# Thread: Prove using (ONLY) Rolle's Theorem (??)

1. ## Prove using (ONLY) Rolle's Theorem (??)

How do I prove the following theorem, using ONLY Rolle's theorem?

Suppose that for some real number a,
f(x) is continuous on [a, inf)
and f '(x) exists on (a,inf)
with f '(x)>0 for all x>a
Then f(x)>f(a) for all x>a

I think I'm right in saying that Rolle's theorem is;

if a function f of real value is continuous on [a,b], differentiable on (a,b) and f(a)=f(b) then there exists a C in (a,b) such that f'(C)=0

but how do i PROVE the above theorem from that?

Thank you

2. Originally Posted by DBsHo
How do I prove the following theorem, using ONLY Rolle's theorem?

Suppose that for some real number a,
f(x) is continuous on [a, inf)
and f '(x) exists on (a,inf)
with f '(x)>0 for all x>a
Then f(x)>f(a) for all x>a

I think I'm right in saying that Rolle's theorem is;

if a function f of real value is continuous on [a,b], differentiable on (a,b) and f(a)=f(b) then there exists a C in (a,b) such that f'(C)=0

but how do i PROVE the above theorem from that?
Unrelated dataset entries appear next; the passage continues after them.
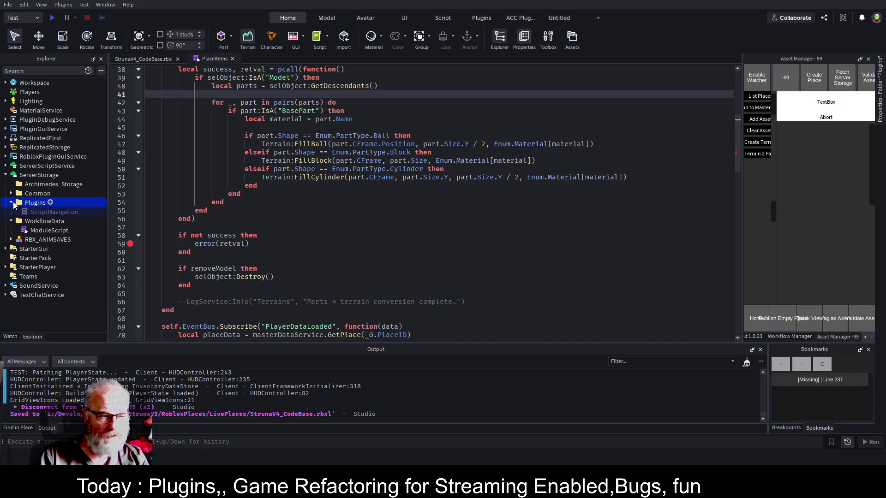
{"action": "left_click", "coordinate": [12, 204]}
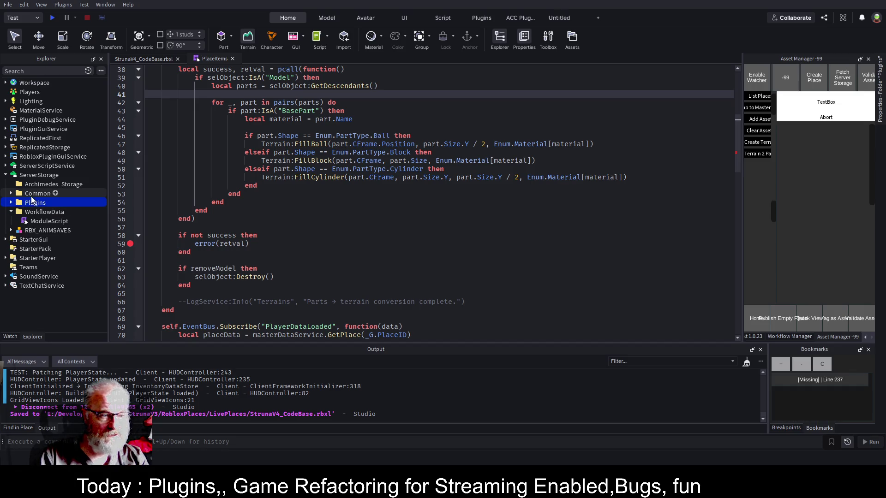
{"action": "left_click", "coordinate": [33, 194]}
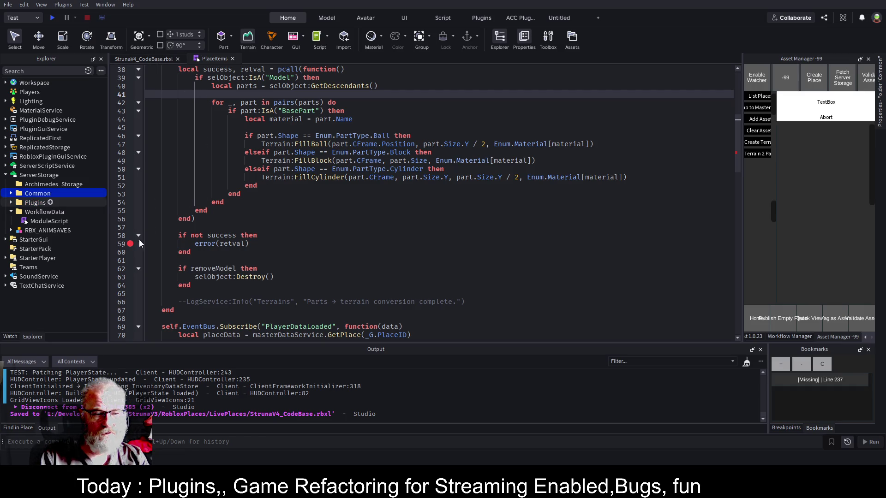
{"action": "key", "text": "ctrl+s"}
{"action": "left_click", "coordinate": [336, 253]}
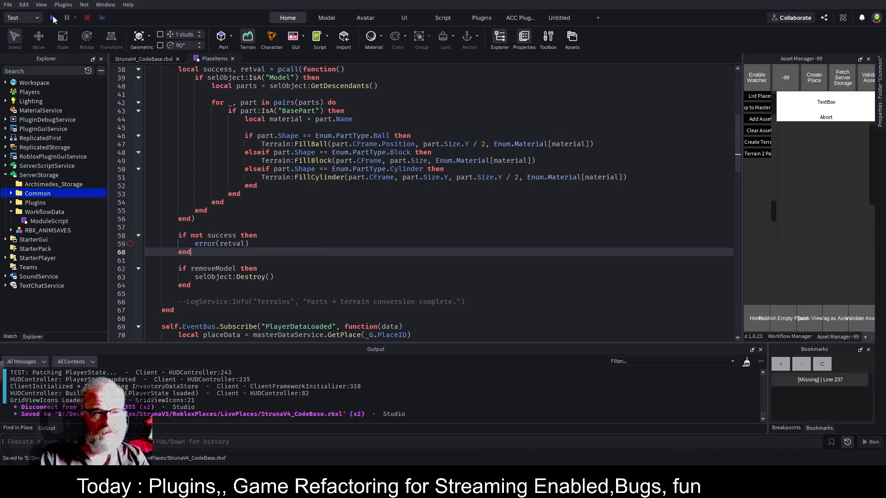
{"action": "left_click", "coordinate": [53, 18]}
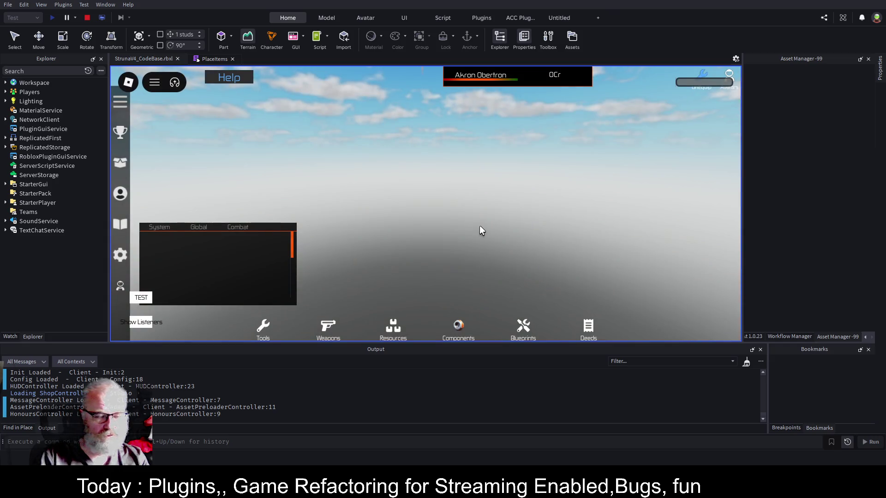
{"action": "left_click", "coordinate": [88, 18]}
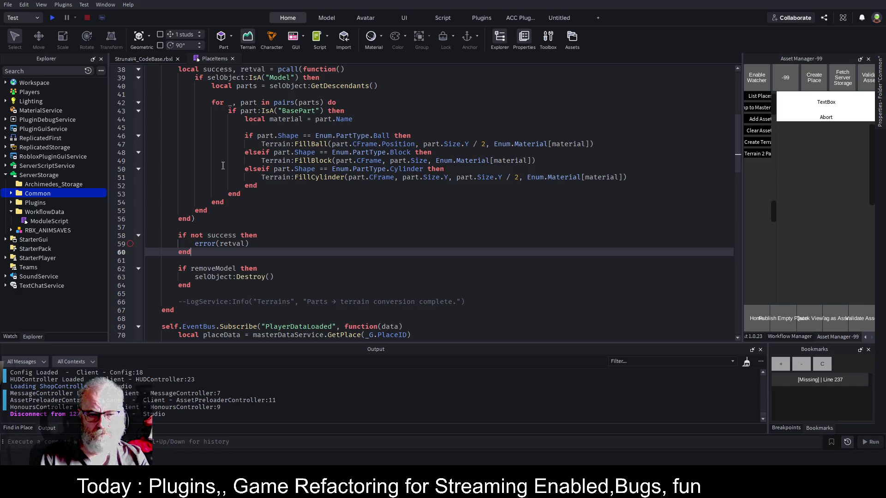
- Launch another play test from the toolbar's Play button
{"action": "left_click", "coordinate": [52, 17]}
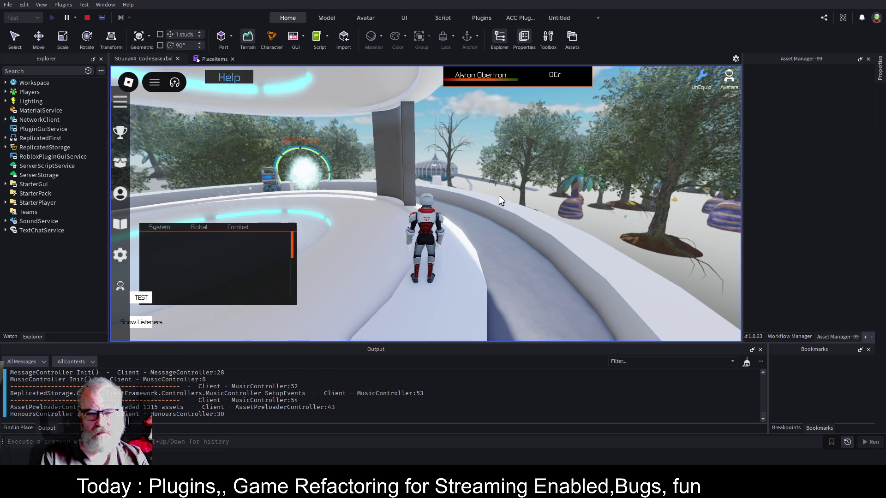
- Walk the character along the walkway and off the platform onto the grass, look around, then stop
{"action": "key", "text": "w"}
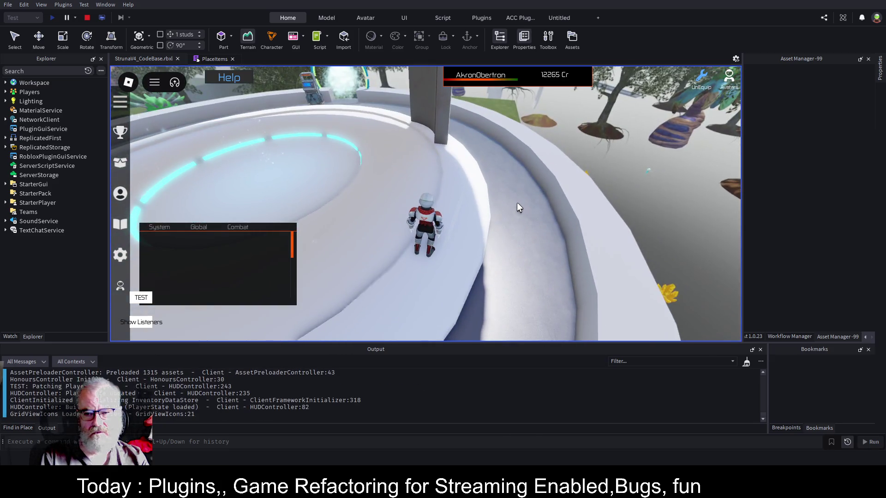
{"action": "key", "text": "w"}
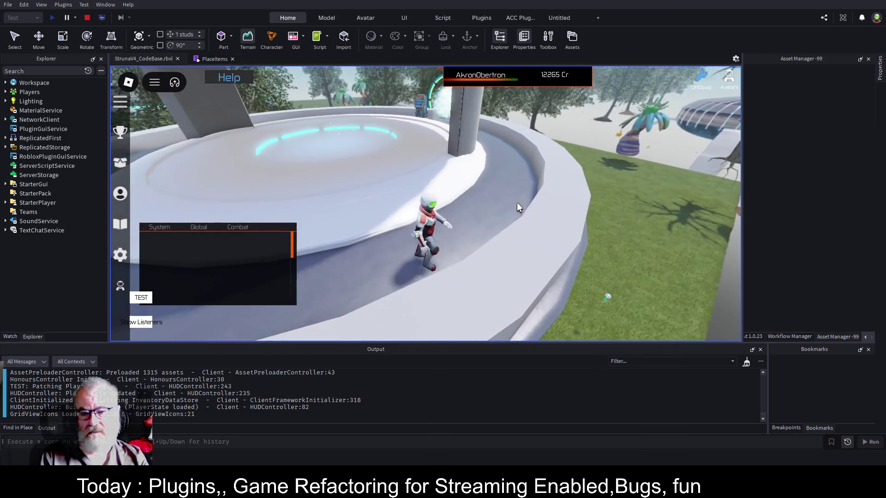
{"action": "key", "text": "w"}
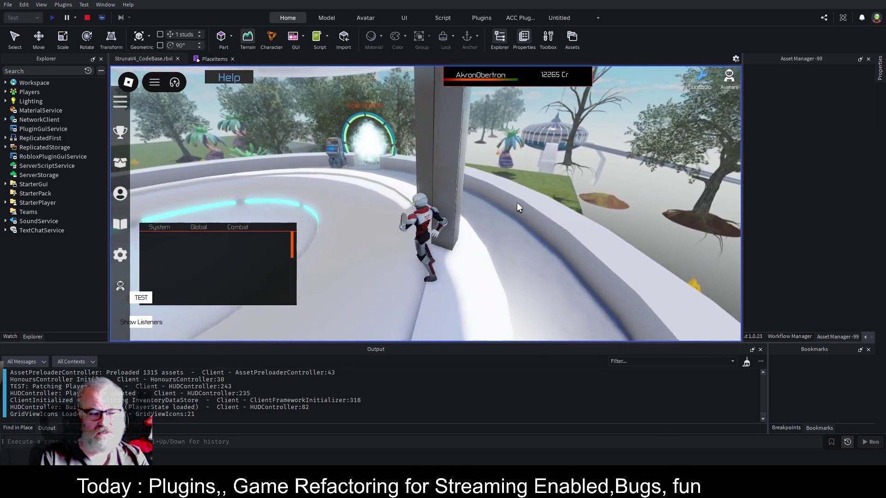
{"action": "key", "text": "w"}
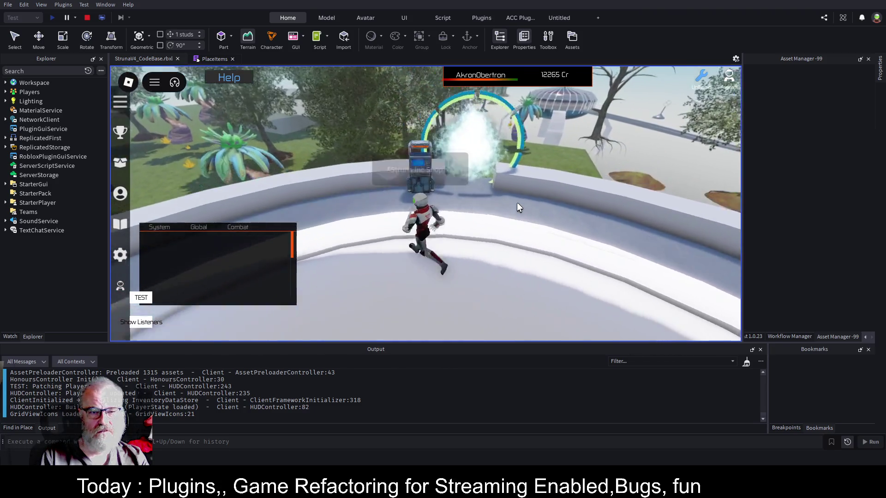
{"action": "key", "text": "s"}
Clearly, we must have that either $\displaystyle f(x)<f(a)$ or $\displaystyle f(x)>f(a)$ for all $\displaystyle x\in[a,\infty]$. To see this suppose that there were some points where $\displaystyle f(x)<f(a)$ and some where $\displaystyle f(x)>f(a)$. Then, since $\displaystyle f$ is continuous the IVT furnishes us with a $\displaystyle \xi\in[a,\infty]$ such that $\displaystyle f\left(\xi\right)=f(a)$ at which point Rolle's theorem tells us that $\displaystyle f'(x)=0$ for some point in $\displaystyle (a,\infty)$, this is a contradiction.
4. Basically he has shown that you must have that either $\displaystyle f(x)>f(a)$ or $\displaystyle f(x)<f(a)$ for all $\displaystyle x\in (a,\infty)$. Otherwise you would contradict $\displaystyle f'(x)>0$ $\displaystyle \forall x\in (a,\infty)$. Then since $\displaystyle f'(x)>$ you know which of the choices must be correct.